═══ Material for the task

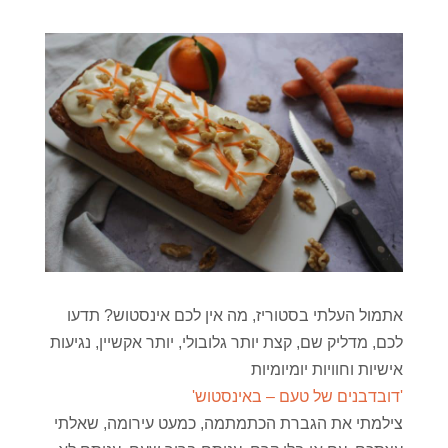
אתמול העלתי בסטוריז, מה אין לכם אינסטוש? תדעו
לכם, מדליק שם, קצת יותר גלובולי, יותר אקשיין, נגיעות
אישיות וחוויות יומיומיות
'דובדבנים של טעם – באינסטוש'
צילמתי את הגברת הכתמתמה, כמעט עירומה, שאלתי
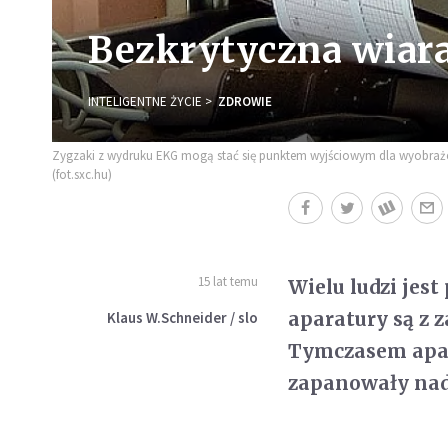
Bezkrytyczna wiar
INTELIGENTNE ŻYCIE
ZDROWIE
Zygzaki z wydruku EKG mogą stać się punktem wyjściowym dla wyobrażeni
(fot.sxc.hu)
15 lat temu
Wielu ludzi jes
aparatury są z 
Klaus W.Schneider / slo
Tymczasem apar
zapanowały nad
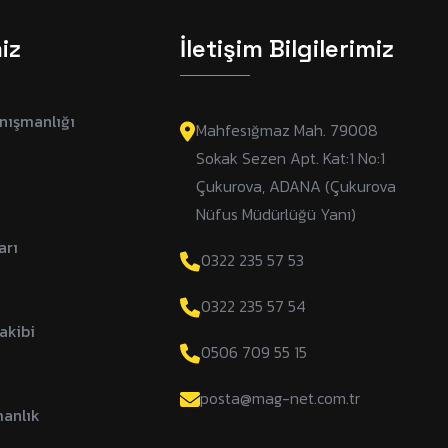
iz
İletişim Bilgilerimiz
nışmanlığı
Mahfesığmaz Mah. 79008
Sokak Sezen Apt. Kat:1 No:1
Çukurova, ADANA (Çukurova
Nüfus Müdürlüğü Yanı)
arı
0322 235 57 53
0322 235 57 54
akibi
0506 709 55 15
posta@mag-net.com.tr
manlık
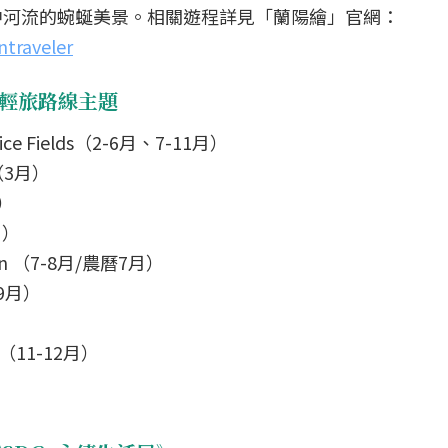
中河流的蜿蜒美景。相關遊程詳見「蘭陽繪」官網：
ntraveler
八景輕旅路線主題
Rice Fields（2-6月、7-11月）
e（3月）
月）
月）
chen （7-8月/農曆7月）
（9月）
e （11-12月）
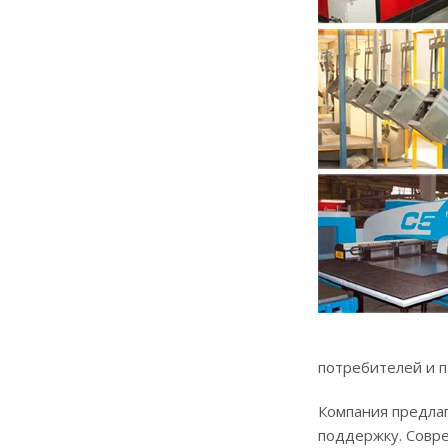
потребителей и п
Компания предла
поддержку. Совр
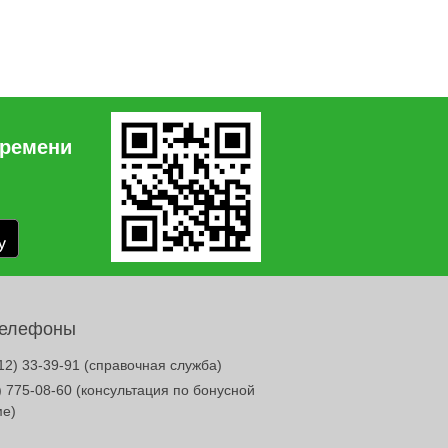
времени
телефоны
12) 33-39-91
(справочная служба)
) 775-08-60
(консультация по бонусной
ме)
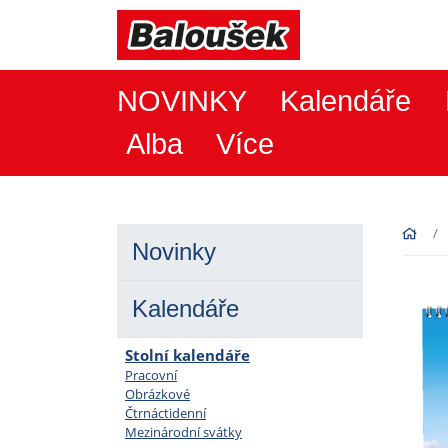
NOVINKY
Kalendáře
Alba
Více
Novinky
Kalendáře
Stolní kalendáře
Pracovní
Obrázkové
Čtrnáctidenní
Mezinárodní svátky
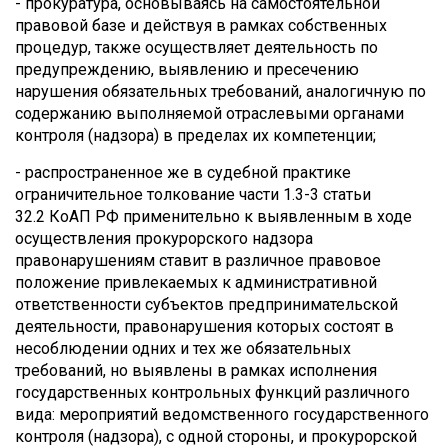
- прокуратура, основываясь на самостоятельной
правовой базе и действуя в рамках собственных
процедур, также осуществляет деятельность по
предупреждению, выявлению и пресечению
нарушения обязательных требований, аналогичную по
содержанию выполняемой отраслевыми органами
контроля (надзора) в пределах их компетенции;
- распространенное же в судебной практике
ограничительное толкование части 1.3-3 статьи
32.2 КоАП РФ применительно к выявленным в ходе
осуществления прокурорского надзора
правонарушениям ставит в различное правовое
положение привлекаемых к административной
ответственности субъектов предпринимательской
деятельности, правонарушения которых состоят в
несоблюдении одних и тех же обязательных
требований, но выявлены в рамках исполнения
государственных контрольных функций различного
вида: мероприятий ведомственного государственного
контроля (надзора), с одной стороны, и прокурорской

══════

** Instructions for the task **
The lines running from the beginning of the listing above through the line that holds "Zygzaki z wydruku" are to be duplicated exactly, both ends kept, pictures omitted.

** Result for this task **
אתמול העלתי בסטוריז, מה אין לכם אינסטוש? תדעו
לכם, מדליק שם, קצת יותר גלובולי, יותר אקשיין, נגיעות
אישיות וחוויות יומיומיות
'דובדבנים של טעם – באינסטוש'
צילמתי את הגברת הכתמתמה, כמעט עירומה, שאלתי
Bezkrytyczna wiar
INTELIGENTNE ŻYCIE
ZDROWIE
Zygzaki z wydruku EKG mogą stać się punktem wyjściowym dla wyobrażeni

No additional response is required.